Extract to read >>
····················

We caught up with the brilliant and insightful Natalie Young a few weeks ago and have shared our conversation below.
Natalie, thanks for joining us, excited to have you contributing your stories and insights. Let’s jump right into how you came up with the idea?
I started The Trophy Club as a place where I could create the kind of content I wanted to create, and find others who liked to color outside the lines.
I had come to a sort of impasse in my career and I started to realize I was not enjoying my time as part of a system. Creatives need challenges, problems to solve, and others who will enthusiastically engage in the problem solving with them. If you’re working for someone else, it’s always a gamble whether their enthusiasm or desire for innovation, their expectations, or even their daily workflow will align with yours. I felt there were better outlets for my creativity at that point, so when it finally came time to start, I almost felt choice-less in the matter.

····················

Written task 1 >> Could you copy the interview word for word, starting with "We caught up" and going on through "outside the lines."?

····················

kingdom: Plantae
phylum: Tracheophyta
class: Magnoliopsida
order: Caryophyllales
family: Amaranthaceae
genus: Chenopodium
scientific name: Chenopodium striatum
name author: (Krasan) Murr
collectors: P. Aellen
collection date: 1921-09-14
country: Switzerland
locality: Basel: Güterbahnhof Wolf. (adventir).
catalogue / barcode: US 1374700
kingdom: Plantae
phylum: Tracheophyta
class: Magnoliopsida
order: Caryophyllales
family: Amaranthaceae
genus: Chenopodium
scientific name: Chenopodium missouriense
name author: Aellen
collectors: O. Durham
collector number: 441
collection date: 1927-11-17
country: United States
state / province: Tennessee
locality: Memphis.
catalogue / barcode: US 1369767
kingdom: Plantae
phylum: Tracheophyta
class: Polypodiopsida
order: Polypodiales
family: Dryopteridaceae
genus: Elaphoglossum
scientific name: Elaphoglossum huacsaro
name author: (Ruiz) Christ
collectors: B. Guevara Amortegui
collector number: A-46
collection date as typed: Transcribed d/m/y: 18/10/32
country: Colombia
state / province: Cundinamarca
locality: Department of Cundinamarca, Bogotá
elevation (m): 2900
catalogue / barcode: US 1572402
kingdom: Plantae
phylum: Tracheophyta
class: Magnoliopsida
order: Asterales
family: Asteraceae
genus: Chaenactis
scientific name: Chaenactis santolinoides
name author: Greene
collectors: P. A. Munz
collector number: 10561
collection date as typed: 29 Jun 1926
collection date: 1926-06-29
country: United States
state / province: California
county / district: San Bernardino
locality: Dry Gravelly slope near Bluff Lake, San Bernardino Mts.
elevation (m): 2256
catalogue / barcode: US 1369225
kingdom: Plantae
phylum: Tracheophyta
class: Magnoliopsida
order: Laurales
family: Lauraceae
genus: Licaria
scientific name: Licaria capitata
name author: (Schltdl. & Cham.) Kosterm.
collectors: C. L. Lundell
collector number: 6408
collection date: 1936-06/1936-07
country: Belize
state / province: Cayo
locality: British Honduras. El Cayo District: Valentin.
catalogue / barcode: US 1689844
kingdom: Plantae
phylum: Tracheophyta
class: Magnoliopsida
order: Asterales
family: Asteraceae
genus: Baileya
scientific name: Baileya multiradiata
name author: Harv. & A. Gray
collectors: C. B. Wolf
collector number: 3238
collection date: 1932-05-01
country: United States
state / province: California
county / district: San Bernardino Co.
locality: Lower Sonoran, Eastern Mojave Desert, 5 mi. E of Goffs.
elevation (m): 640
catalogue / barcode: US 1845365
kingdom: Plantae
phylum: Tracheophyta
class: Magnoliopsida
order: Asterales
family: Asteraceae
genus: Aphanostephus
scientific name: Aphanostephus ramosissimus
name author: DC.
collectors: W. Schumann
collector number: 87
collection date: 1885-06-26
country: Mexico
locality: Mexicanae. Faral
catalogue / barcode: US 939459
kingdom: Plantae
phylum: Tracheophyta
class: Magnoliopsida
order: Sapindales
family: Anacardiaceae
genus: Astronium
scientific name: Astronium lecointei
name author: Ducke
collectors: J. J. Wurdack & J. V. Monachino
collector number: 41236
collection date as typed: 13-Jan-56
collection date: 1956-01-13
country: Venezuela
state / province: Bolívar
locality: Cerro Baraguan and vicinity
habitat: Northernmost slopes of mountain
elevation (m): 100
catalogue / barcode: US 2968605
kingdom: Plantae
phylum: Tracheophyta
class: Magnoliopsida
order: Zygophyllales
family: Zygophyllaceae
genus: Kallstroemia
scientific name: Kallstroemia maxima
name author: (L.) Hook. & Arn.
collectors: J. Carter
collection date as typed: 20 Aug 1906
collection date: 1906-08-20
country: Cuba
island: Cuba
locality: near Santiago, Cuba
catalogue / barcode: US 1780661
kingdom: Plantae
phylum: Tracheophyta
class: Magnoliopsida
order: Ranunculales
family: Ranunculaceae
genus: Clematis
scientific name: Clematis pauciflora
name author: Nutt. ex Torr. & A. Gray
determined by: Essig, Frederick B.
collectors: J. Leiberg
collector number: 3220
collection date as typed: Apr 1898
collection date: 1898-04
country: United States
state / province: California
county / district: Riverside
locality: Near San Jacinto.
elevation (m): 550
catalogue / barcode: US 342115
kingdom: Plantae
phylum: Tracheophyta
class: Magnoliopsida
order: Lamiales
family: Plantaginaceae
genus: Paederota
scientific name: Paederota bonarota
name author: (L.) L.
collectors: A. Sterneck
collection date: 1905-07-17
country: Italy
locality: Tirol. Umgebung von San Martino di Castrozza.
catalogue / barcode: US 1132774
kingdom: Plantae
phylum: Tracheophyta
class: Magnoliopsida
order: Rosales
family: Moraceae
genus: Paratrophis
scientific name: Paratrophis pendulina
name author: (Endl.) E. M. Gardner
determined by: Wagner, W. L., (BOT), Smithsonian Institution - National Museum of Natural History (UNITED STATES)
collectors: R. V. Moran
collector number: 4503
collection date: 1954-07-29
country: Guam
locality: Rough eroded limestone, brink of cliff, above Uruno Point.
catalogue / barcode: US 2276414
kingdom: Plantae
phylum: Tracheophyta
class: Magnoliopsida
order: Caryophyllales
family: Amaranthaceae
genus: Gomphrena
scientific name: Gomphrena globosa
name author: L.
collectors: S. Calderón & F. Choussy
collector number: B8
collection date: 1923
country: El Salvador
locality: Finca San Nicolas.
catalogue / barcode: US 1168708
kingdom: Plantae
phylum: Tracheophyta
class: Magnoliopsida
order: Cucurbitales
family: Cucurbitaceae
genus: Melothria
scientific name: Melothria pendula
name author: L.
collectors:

····················

Written task 2 >> Would you repeat the rows verbatim, starting with the line with "collection date: 1954-07-29" and going on through the final line of the rows, giving only those lines?

Finished answer 1 >>
We caught up with the brilliant and insightful Natalie Young a few weeks ago and have shared our conversation below.
Natalie, thanks for joining us, excited to have you contributing your stories and insights. Let’s jump right into how you came up with the idea?
I started The Trophy Club as a place where I could create the kind of content I wanted to create, and find others who liked to color outside the lines.

Finished answer 2 >>
collection date: 1954-07-29
country: Guam
locality: Rough eroded limestone, brink of cliff, above Uruno Point.
catalogue / barcode: US 2276414
kingdom: Plantae
phylum: Tracheophyta
class: Magnoliopsida
order: Caryophyllales
family: Amaranthaceae
genus: Gomphrena
scientific name: Gomphrena globosa
name author: L.
collectors: S. Calderón & F. Choussy
collector number: B8
collection date: 1923
country: El Salvador
locality: Finca San Nicolas.
catalogue / barcode: US 1168708
kingdom: Plantae
phylum: Tracheophyta
class: Magnoliopsida
order: Cucurbitales
family: Cucurbitaceae
genus: Melothria
scientific name: Melothria pendula
name author: L.
collectors:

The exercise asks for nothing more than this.